» **WHAT TO WORK ON**:
• A. Using the text on multi-agent negotiated reasoning, explain in one to three sentences why consistent reasoning avoids PRO during training.
• B. Extend the text on multi-agent negotiated reasoning beyond its final sentence.

» **TEXT**:
----
2. Consistent Reasoning Condition: A provable sufficient condition to avoid RO. Based on this decomposition, "consistent reasoning" is defined: during training, each agent's model of others matches their optimal strategy (\(\rho_i = \pi_\alpha^*(u_{-i})\)); during execution, their model matches the actual executed actions. When \(\rho_i\) aligns with the true optimal opponent policy, teammate exploration randomness does not contaminate policy updates, avoiding PRO. By annealing \(\alpha\to 0\) for deterministic execution, ERO is also avoided. The paper illustrates why existing methods fail: MADDPG falls into PRO by modeling others with historical behavior; MASQL avoids PRO but falls into ERO by averaging actions during execution.

3. Negotiated Reasoning + (MP)SVGD: A practical mechanism for consistent reasoning. To satisfy the condition, agents represent the initial joint policy with \(M\) action particles and hold negotiation (perturbation) policies \(f_i(u_i\mid u_{C_i},s)\). They update themselves after knowing actions in the negotiation set \(C_i\): \(u_i^{\ell,k}=f_i^k(u_i\mid s, u_{C_i}^{\ell,k-1})\). When all \(f_i^k\) converge to identity maps and the agreement equals the optimal joint policy, the PRO-free condition is satisfied. (MP)SVGD is used to solve for the negotiation policy. The closed-form optimal direction is \(\phi_i^*(u_{C_i}) = \mathbb{E}_{y\sim p}[k_i(u_{C_i},y_{C_i})\nabla_{y_i}\log\pi^*(y_i|y_{C_i}) + \nabla_{y_i}k_i(u_{C_i},y_{C_i\setminus\{i\}})]\).

4. Strictly Nested Negotiation Sets + Max-Ent Policy Iteration: Upgrading "approximation" to "provable convergence." Convergence depends on the design of negotiation sets \(\{C_i\}\). The paper proves that when \(\{C_i\}\) are strictly nested (e.g., \(C_i=\{1,\dots,i\}\), an autoregressive decomposition), the negotiation process converges and the agreement strictly equals the optimal joint policy. SVNR is built on Max-Ent Policy Iteration: it proves joint policy evaluation convergence (Lemma 4.1), monotonic policy improvement under strict nesting (Lemma 4.2), and eventual convergence to the optimal joint policy \(\pi^*\) (Theorem 4.3).
----
» **DATA PROVIDED**:

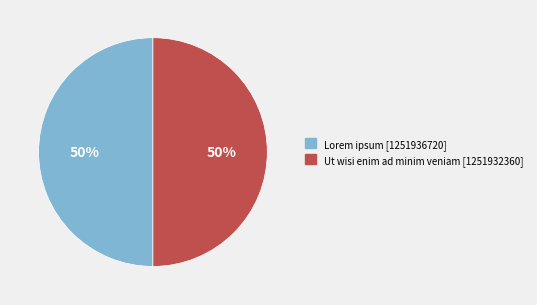

Count the number of slices in the pie.

2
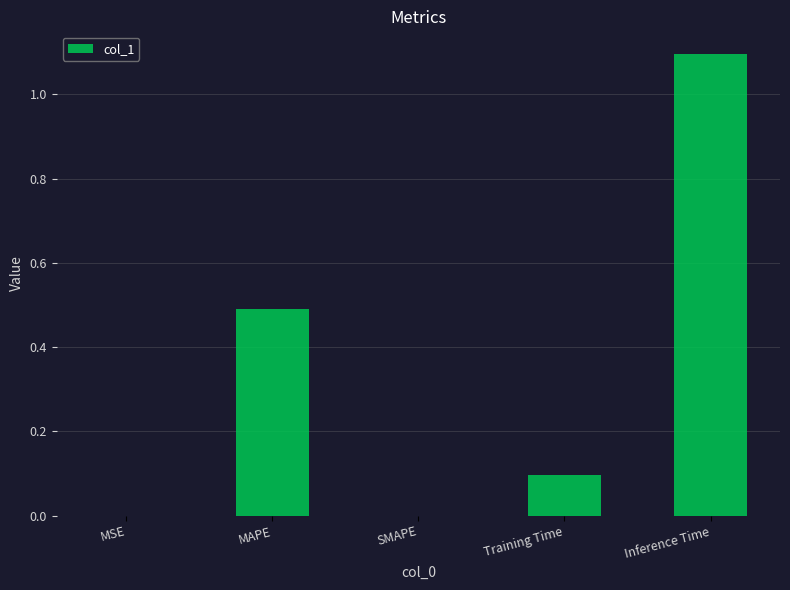

Is it true that the value at Training Time is 0.1?

True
----
» **ANSWERS TO EACH TASK**:
• A. During training, each agent's model of the others, \(\rho_i\), matches their true optimal policy. Because of that match, the randomness of teammates' exploration does not contaminate policy updates, so PRO is avoided.

• B.
5. Amortized MPSVGD: Distilling negotiation dynamics for decentralized execution. To avoid the high cost of multi-round negotiation, neural networks parameterize policies as stochastic mappings \(u_i=f_{\psi_i}(\cdot|\xi_i,\xi_{C_i},s)\). The network directly approximates the negotiation equilibrium (fixed point) using incremental updates derived from MPSVGD. This allows the network to distill multi-round negotiation into its weights, enabling a single forward pass (\(K=1\)) to approximate the equilibrium distribution during inference, achieving decentralized, communication-free execution.

Key Experimental Results¶

The environment covers two differential games (Two Modalities for PRO, Max of Three for ERO), Particle Gather, and 4 MaMuJoCo tasks. SVNR is compared against reasoning methods (MADDPG, MASQL, PR2, ROMMEO, MMQ) and general baselines (MAPPO, QMIX, FACMAC).

Main Results (MaMuJoCo Test Returns, 5 seeds)¶

Method	HalfCheetah-2x3	HalfCheetah-1p1	Ant-2x4	Walker2d-2x3
SVNR (Ours)	8853 ± 212	423 ± 89	536 ± 31	1678 ± 275
PR2	8662 ± 45	381 ± 11	354 ± 58	1422 ± 79
ROMMEO	8305 ± 127	296 ± 62	424 ± 60	1399 ± 32
QMIX	8263 ± 618	3 ± 27	212 ± 209	495 ± 243
FACMAC	8210 ± 584	131 ± 72	398 ± 36	536 ± 205
MAPPO	6087 ± 1177	15 ± 138	87 ± 135	672 ± 59
MADDPG	112 ± 135	−561 ± 67	108 ± 26	529 ± 33
MASQL	56 ± 65	−490 ± 86	225 ± 34	332 ± 18
MMQ	−134 ± 16	−524 ± 37	116 ± 53	487 ± 72

Key Findings¶

Stress Tests: SVNR is the only method that passes both PRO (multi-modal capture) and ERO (jumping out of local optima) stress tests.
Performance: SVNR achieves SOTA on all 4 MaMuJoCo tasks, outperforming both general baselines and specialized reasoning methods.
Ablation: Performance is robust across particle sizes \(M \in [32, 40]\). The strictly nested topology yields the best returns, while sparse negotiation topologies offer a controllable trade-off between accuracy and computation.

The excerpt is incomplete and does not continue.